The co-residency rules are as follows:
  •
One machine can host no more than two PGs.
  •
One PG can host no more than two types of peripherals (types of PIMs).
  •
In order for one PG to host two types of peripherals:
  –
It must be configured as a Generic PG; and
  –
One of the types must be a VRU PG.
In most cases, Setup and the PG Explorer will allow you to configure machines that do not meet these 
restrictions. However, when you start up the PGs, only two will actually start.
High Availability
Unified Expert Advisor implements an active/standby high availability model for its runtime servers and 
a buffering high availability model for its reporting servers.

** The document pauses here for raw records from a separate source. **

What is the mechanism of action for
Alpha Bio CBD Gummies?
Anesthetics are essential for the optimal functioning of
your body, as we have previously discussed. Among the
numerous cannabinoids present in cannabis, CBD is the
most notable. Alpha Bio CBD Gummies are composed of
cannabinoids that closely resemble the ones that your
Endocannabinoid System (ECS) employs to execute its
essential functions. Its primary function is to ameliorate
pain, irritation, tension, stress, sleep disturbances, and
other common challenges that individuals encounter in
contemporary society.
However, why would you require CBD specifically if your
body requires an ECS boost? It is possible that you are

High Availability for Runtime Servers
Unified Expert Advisor runtime servers operate in an active/standby fashion. Typically the primary 
server will be active and the backup server (also called the high availability server) will be in standby 
mode. Under normal conditions, all calls are handled by the active server. The only thing the standby 
server does is keep track of expert advisor login and presence states, but it does that only in order to 
avoid having to gather the data all at once if a failover occurs.
The rules for setting up duplexed PGs and Unified Expert Advisor runtime machines, as depicted in 
, are as follows:
  •
PG A should connect to the primary runtime server.
  •
PG B should connect to the backup runtime server.
  •
There may be no cross-connections between PG A and the backup runtime server, or vice versa.

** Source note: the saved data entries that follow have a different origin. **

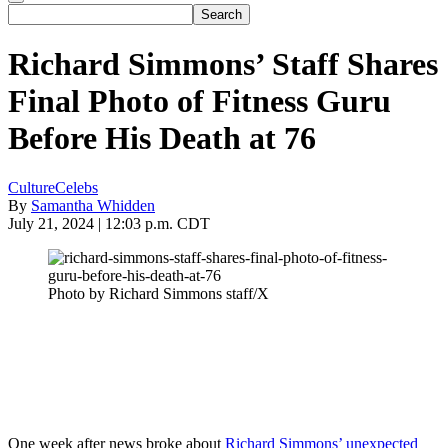
Richard Simmons’ Staff Shares
Final Photo of Fitness Guru
Before His Death at 76
Culture
Celebs
By
Samantha Whidden
July 21, 2024 | 12:03 p.m. CDT
Photo by Richard Simmons staff/X
One week after news broke about
Richard Simmons’ unexpected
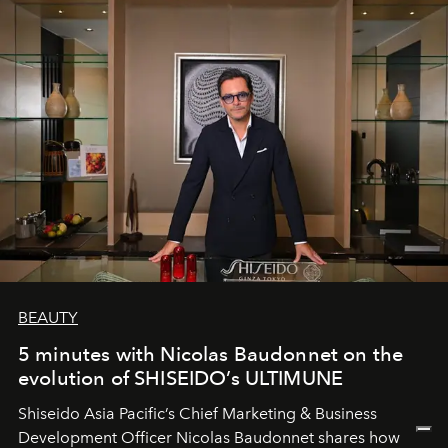
BEAUTY
5 minutes with Nicolas Baudonnet on the
evolution of SHISEIDO’s ULTIMUNE
Shiseido Asia Pacific’s Chief Marketing & Business
Development Officer Nicolas Baudonnet shares how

This is because the primary and backup servers are envisioned to be located at physically different sites, 
across a WAN from each other. The WAN link between PG sides is guaranteed (via Unified ICM design 
guidelines) to be high bandwidth, low latency in nature, but there is no such guarantee for the connection 
between a PG and its peripheral. Also, transmitting data across a WAN link could lead to security 
concerns that are not a problem with LAN links.